■ **The problem**
Rewrite the lines from the one containing "The head of woman" through the one containing "Answer: approximately 90° to its right", inclusive, with "single-story house" changed to "one-story house" and everything else unchanged. Give only those lines, without the pictures.

■ **The data**
-*-

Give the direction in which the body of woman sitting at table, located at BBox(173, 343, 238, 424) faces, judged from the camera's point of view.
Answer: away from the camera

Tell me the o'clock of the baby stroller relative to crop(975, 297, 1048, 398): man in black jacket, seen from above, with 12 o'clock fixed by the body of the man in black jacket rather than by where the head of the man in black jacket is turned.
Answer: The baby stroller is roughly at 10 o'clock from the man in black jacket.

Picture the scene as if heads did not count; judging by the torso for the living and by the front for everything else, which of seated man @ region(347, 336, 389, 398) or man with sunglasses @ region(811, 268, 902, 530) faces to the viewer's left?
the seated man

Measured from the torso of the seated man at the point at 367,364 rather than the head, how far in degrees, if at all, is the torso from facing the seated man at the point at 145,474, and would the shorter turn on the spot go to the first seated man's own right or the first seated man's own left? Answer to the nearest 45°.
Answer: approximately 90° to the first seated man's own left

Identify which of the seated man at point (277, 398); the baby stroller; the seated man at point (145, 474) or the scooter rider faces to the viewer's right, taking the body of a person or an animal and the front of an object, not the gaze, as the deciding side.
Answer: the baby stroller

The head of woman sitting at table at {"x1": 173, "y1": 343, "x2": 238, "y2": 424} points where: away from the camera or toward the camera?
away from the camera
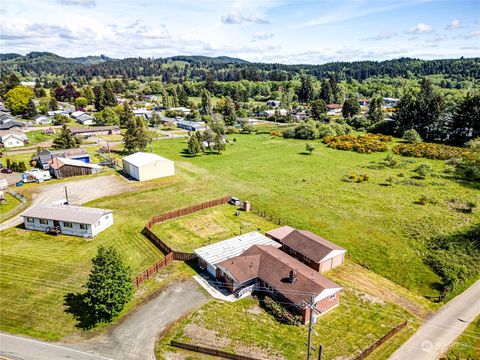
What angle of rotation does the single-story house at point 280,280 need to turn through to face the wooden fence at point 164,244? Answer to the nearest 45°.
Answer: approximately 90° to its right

-*-

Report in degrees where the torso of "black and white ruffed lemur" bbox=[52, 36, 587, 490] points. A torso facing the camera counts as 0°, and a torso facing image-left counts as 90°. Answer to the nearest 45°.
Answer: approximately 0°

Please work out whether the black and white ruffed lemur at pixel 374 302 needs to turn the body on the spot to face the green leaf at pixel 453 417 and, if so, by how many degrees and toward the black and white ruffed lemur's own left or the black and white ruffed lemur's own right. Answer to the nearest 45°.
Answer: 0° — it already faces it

-*-

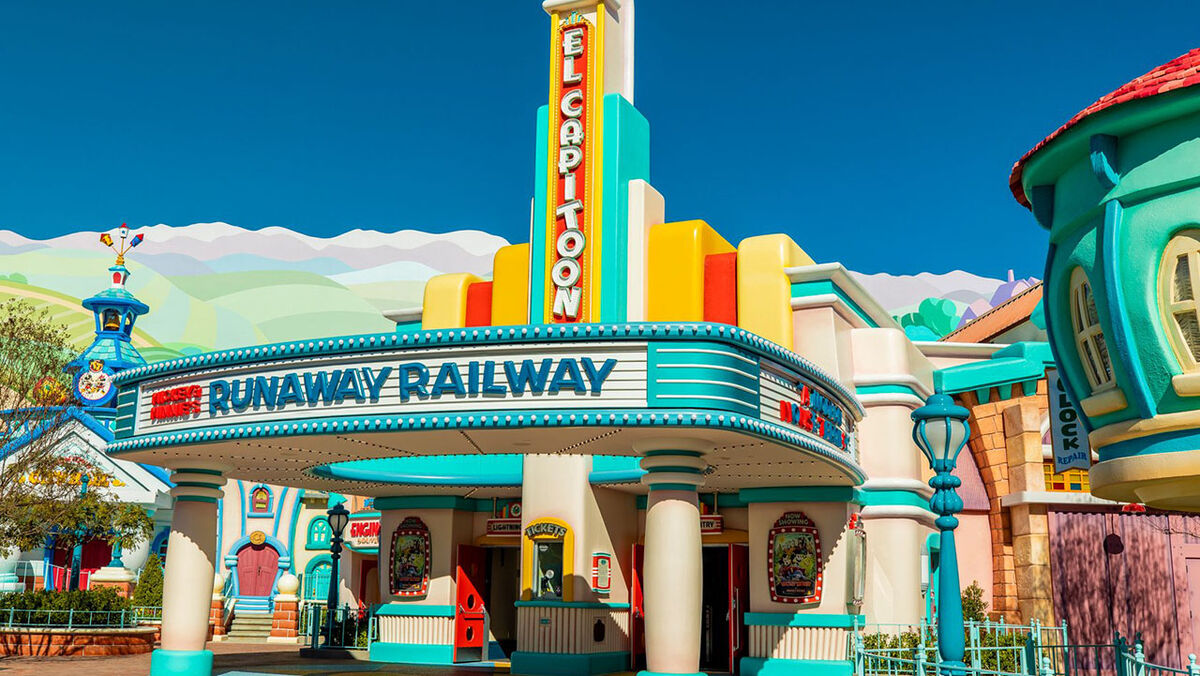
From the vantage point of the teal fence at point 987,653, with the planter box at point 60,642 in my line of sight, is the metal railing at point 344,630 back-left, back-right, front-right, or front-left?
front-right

-*-

■ **Exercise answer**
The head of woman sitting at table at {"x1": 173, "y1": 343, "x2": 238, "y2": 424} points where: away from the camera or toward the camera?
away from the camera
What angle of rotation does the one-story house at point 280,280 need to turn through to face the wooden fence at point 164,244? Answer to the nearest 45°.
Answer: approximately 90° to its right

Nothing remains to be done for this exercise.